- _Text provided_
▬▬▬▬▬▬▬▬▬▬

COUNTY JAIL POPULATION MANAGEMENT PLAN

House Bill 4234 as enrolled

Public Act 139 of 2007

Sponsor:  Rep. Lorence Wenke

House Bill 4725 as enrolled

Public Act 140 of 2007

Sponsor:  Rep. Paul Condino

House Committee:  Judiciary

Senate Committee:  Judiciary

Second Analysis (8-26-08)

BRIEF SUMMARY:  The bills would allow a county or judicial circuit to adopt and implement a plan to reduce or prevent chronic jail overcrowding and would require, if a county did not adopt and implement such a plan, a county sheriff to take certain actions when the jail population reached 95 percent.

FISCAL IMPACT:  The bills appear to have no significant fiscal impact on the Judiciary.

Any fiscal impact on jails would depend on whether, and how, a jail population management plan affected the timing of inmate releases. 

THE APPARENT PROBLEM:

County jails house a diverse population comprising those sentenced for misdemeanor and certain felony offenses, civil contempt (i.e., failure to pay child support), parole and probation violations, and those waiting arraignment, trial, or sentencing.  Nationwide, many county jails have been consistently operating at, and frequently exceeding, capacity.  Under Michigan law, certain mechanisms to alleviate overcrowding are triggered when a jail exceeds its rated capacity for seven consecutive days.  Often this results in the early release of nonviolent prisoners, regardless of how much of their sentence has been served, their previous record, or their likelihood to reoffend.  Since jail overcrowding emergency protocols treat only the immediate need and not the circumstances contributing to the overcrowding, they are only a stopgap measure providing temporary relief.

The Michigan Task Force on Jail and Prison Overcrowding was created in June 2004 by Governor Granholm to, among other things, explore strategies for utilizing jail and prison resources more effectively and efficiently while maintaining public safety.  In its final report released in March 2005, the task force found that while there was no single cause for jail and prison overcrowding, there were various and often inconsistent policies and procedures that existed on bonding practices, pretrial services, incarceration pending case disposition, and community supervision—inconsistencies that also affected jail overcrowding.  The task force report contains many recommendations that courts, county prosecutors, and county sheriffs can adopt to avert reaching capacity and triggering the emergency protocols; for instance, greater use of alternative sentencing such as drug courts, electronic tethers, and alerting judges when the jail is reaching capacity.

▬▬▬▬▬▬▬▬▬▬

- _Input data_

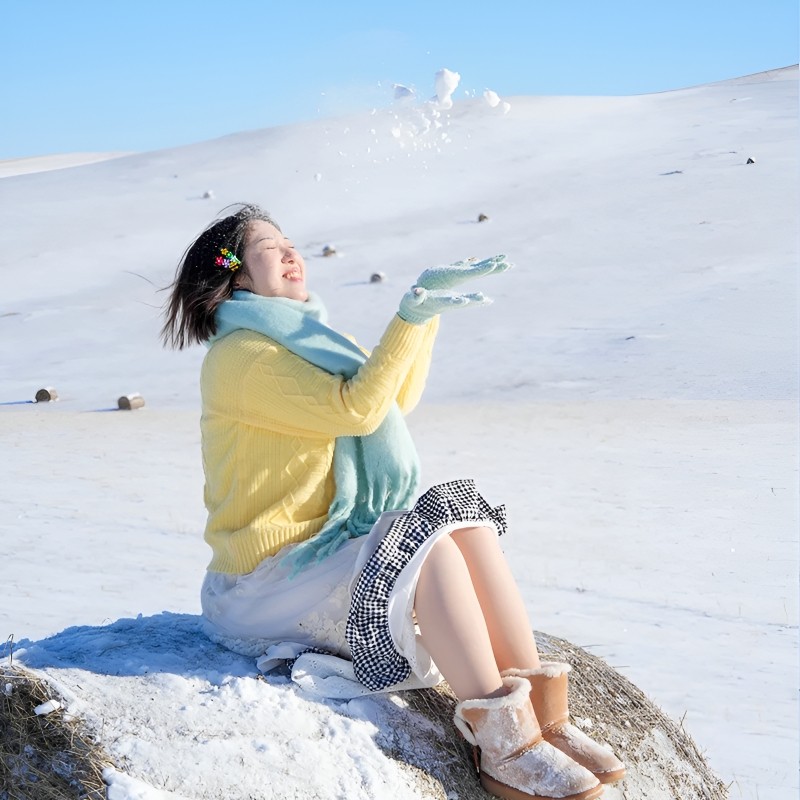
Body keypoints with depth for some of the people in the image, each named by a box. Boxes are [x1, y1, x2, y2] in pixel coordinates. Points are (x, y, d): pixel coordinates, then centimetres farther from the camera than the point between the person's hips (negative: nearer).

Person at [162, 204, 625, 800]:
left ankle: (542, 714, -17)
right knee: (428, 537, -26)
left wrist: (428, 308, 12)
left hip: (323, 553, 9)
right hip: (266, 587, -9)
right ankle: (504, 748, -24)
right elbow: (355, 409, -22)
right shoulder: (239, 357, -13)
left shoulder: (305, 340, 17)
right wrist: (411, 318, -22)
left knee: (460, 511, -12)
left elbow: (396, 398, 22)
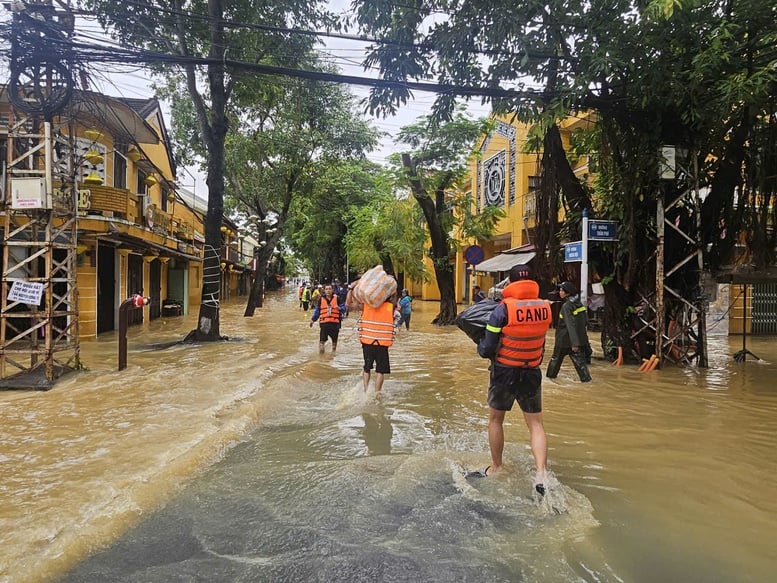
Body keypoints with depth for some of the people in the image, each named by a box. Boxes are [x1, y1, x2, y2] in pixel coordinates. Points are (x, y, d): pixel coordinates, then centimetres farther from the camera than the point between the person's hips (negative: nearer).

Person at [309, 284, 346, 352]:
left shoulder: (337, 298, 2)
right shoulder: (321, 299, 6)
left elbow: (343, 308, 0)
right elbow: (317, 310, 13)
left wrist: (339, 308, -22)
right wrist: (313, 319, 7)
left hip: (335, 323, 1)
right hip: (324, 323, 0)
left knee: (334, 339, 14)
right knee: (322, 339, -11)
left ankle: (334, 351, 34)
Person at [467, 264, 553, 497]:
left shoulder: (503, 309, -17)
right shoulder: (545, 307, -4)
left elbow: (487, 349, -15)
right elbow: (540, 341, 8)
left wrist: (480, 348, 7)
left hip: (505, 373, -3)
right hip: (532, 373, 3)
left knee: (495, 419, 16)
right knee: (535, 424, 9)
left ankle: (496, 468, 27)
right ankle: (541, 473, -4)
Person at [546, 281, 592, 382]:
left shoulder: (566, 306, -19)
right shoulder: (579, 304, 3)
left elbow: (571, 325, -24)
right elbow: (585, 322, 12)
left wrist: (574, 343, -26)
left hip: (564, 339, -6)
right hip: (580, 338, 6)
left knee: (556, 357, 14)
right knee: (579, 359, 6)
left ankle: (551, 374, 27)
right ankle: (586, 377, -1)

▬▬▬▬▬▬▬▬▬▬

- _Actions to take_
1 - According to the county jail population analysis, in what month and year did Governor Granholm create the Michigan Task Force on Jail and Prison Overcrowding?
2 - Resume the county jail population analysis, starting right after its final sentence.
The records play no part in this work.

- _Exercise responses_
1 - June 2004

2 -
Despite these measures, many jails in Michigan are still operating at or near capacity much of the time, with some of the larger jails—such as Oakland—having to declare an overcrowding emergency several times a year.  In addition, not all judges and prosecutors have embraced the use of alternative sentences or other of the task force recommendations; therefore, attempts to prevent overcrowding in the first place do not always flow smoothly and a jail on occasion reaches full capacity.

Some feel that the law should be amended to allow judges, along with the county prosecutor and sheriff, to devise plans that could be implemented earlier; that is, plans too alleviate overcrowding before 100 percent capacity is reached and the statutory mechanisms are triggered.  It is believed that such an approach would allow for smaller, more controlled releases.  If the county and judicial officials could not agree on a plan, some feel that an additional mechanism should be created by which a sheriff could release certain prisoners—including those who have not yet been sentenced—who do not pose a threat to society.

 

THE CONTENT OF THE BILLS:

House Bills 4234 and 4725 would both amend the Jail Overcrowding Emergency Powers Act. 

The Jail Overcrowding Emergency Powers Act provides that when the prisoner population of a county jail exceeds 100 percent of the rated design capacity for its general population for seven days, the sheriff must certify this fact to the chief judge of each circuit and municipal court in the county and to the chairperson of the county board of commissioners.  If a majority of these officials do not find the sheriff in error within three business days, the sheriff must declare a "county jail overcrowding state of emergency."  Notification of the emergency is then sent to those same officials and to the county prosecutor and to the chief of each law enforcement agency in the county as well.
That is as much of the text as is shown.